Unter der Firnis brodelt es dann auch heftig. Die Griechenlandkrise ist nicht behoben, die europäische Union steht auf ebenso wackligen Beinen wie der Flüchtlingsdeal mit Erdogan. Die Auswirkungen des Brexit sind noch nicht absehbar. Der entscheidende Einschnitt kam jedoch mit der Flüchtlingskrise. In Folge des Flüchtlingsstroms war der massive Einbruch in die wattierte bundesdeutsche Realität nicht mehr aufzuhalten. Die nicht mehr gewährleistete Kontrolle der Grenzen und damit das Versagen des Rechtsstaates sowie Terroranschläge verunsicherten das Land, der Aufschwung der AfD sorgte für Verschiebungen im politischen Spektrum und als Folge der Globalisierung wird Ungleichheit zu einem Megathema, befeuert durch geldgierige Manager auf der einen Seite und, teilweise AfD-affine, Enttäuschte und sozial Abgehängte. Noch zu erwähnen: Seehofer tat mit seinem Anti-Merkel-Kurs ein übriges.
Ist es nur ein Anti-Merkel-Effekt oder ist das Politikmodell Merkels nicht mehr mit den veränderten gesellschaftlichen Bedingungen kompatibel? Gibt es die Lust auf einen neuen Aufbruch und wenn ja, wohin?
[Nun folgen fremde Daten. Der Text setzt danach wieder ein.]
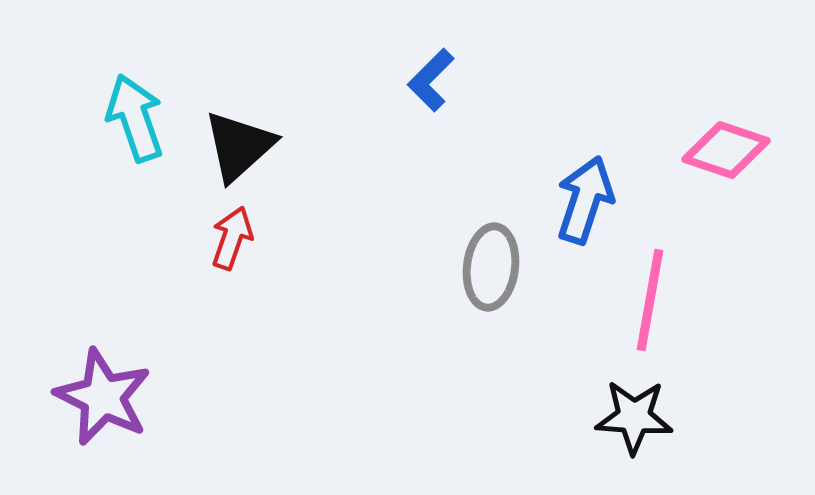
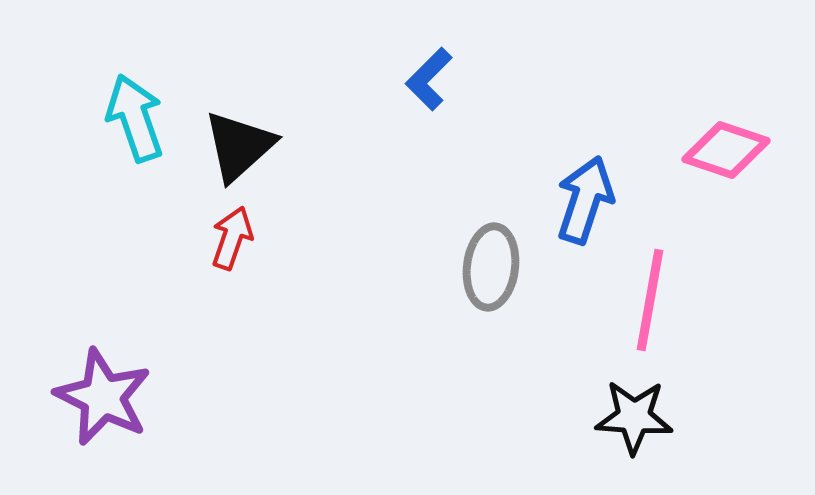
blue L-shape: moved 2 px left, 1 px up
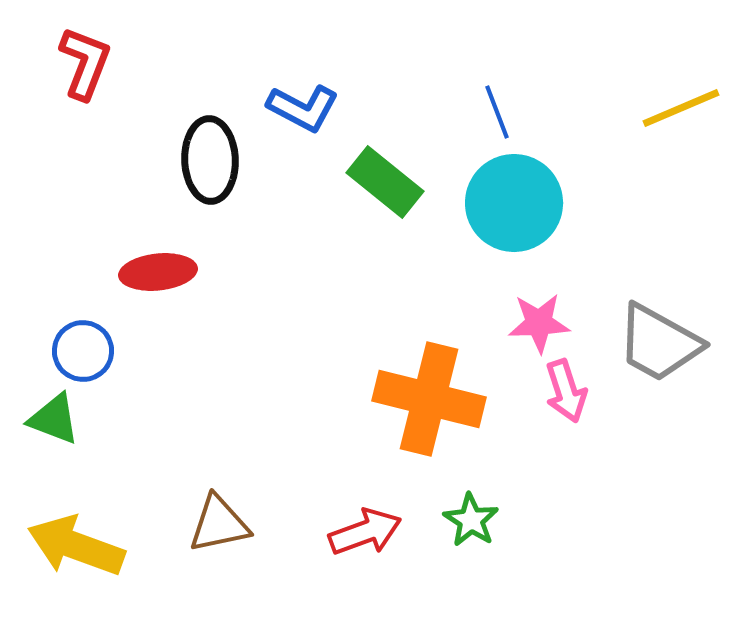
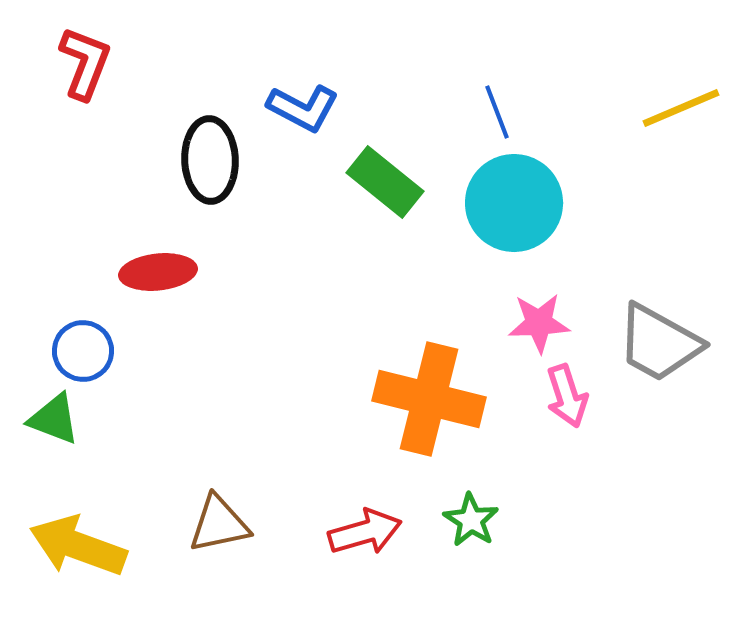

In dieser Situation bietet Matin Schulz für viele eine ideale Projektionsfläche. Er ist ein frisches Gesicht, verfügt über eine klare, die Menschen emotional erreichende Sprache und verkörpert durch seine Biographie das von ihm transportierte Thema Gerechtigkeit. Martin Schulz profitiert dabei gleich mehrfach: von der Sozialdemokratisierung der CDU und von der Zerrissenheit der CDU/CSU in der Flüchtlingsfrage; von einer breit getragenen Empörungswelle gegen die AfD, die nebenbei auch nützlich ist, jede unliebsame Kritik an bestehenden Verhältnissen abzuwehren. Mit der Verlängerung des Arbeitslosengeldes I will Martin Schulz die Agenda 2010 wieder aufknüpfen und mit den Themen Rente und Erbschaftssteuer das Thema Gerechtigkeit bespielen. Dies alles sind Bausteine, aber es ist noch keine ernsthafte Agenda, die in eine überzeugende politische Erzählung eingebettet ist als Kennzeichen eines neuen Aufbruchs.
Verspricht Schulz nun das immer Gleiche, nur das etwas besser zu machen, mehr sozialstaatliche Leistungen, mehr Sicherheit durch mehr Polizei, mehr Teilhabe, mehr Gerechtigkeit? Oder findet er einen europäischen, sozialdemokratisch-vernetzten Weg, der dem Neo-Liberalismus die Zähne zieht und die Spaltung der Gesellschaft überwindet?
Und was für ein Verständnis von Arbeit hat eigentlich eine frühere Arbeiterpartei, wenn sich Arbeit durch technologische Entwicklungen rasant wandelt? Joe Kaeser und Timotheus Höttges propagieren angesichts des Vormarschs der Robotik schon mal das Grundeinkommen. Es ist die Frage danach, wie Zukunft künftig gestaltet werden kann. Oder mit einem Zitat von Albert Einstein: „Mehr als die Vergangenheit interessiert mich die Zukunft, denn in ihr gedenke ich zu leben.“
Die Antworten der Politik darauf werden zeigen, ob Merkels Politikmodell in Zeiten heftiger gesellschaftlicher Umbrüche weiterhin tauglich ist. Oder eben nicht. Und was käme dann? Die Auseinandersetzung darüber steht erst am Anfang.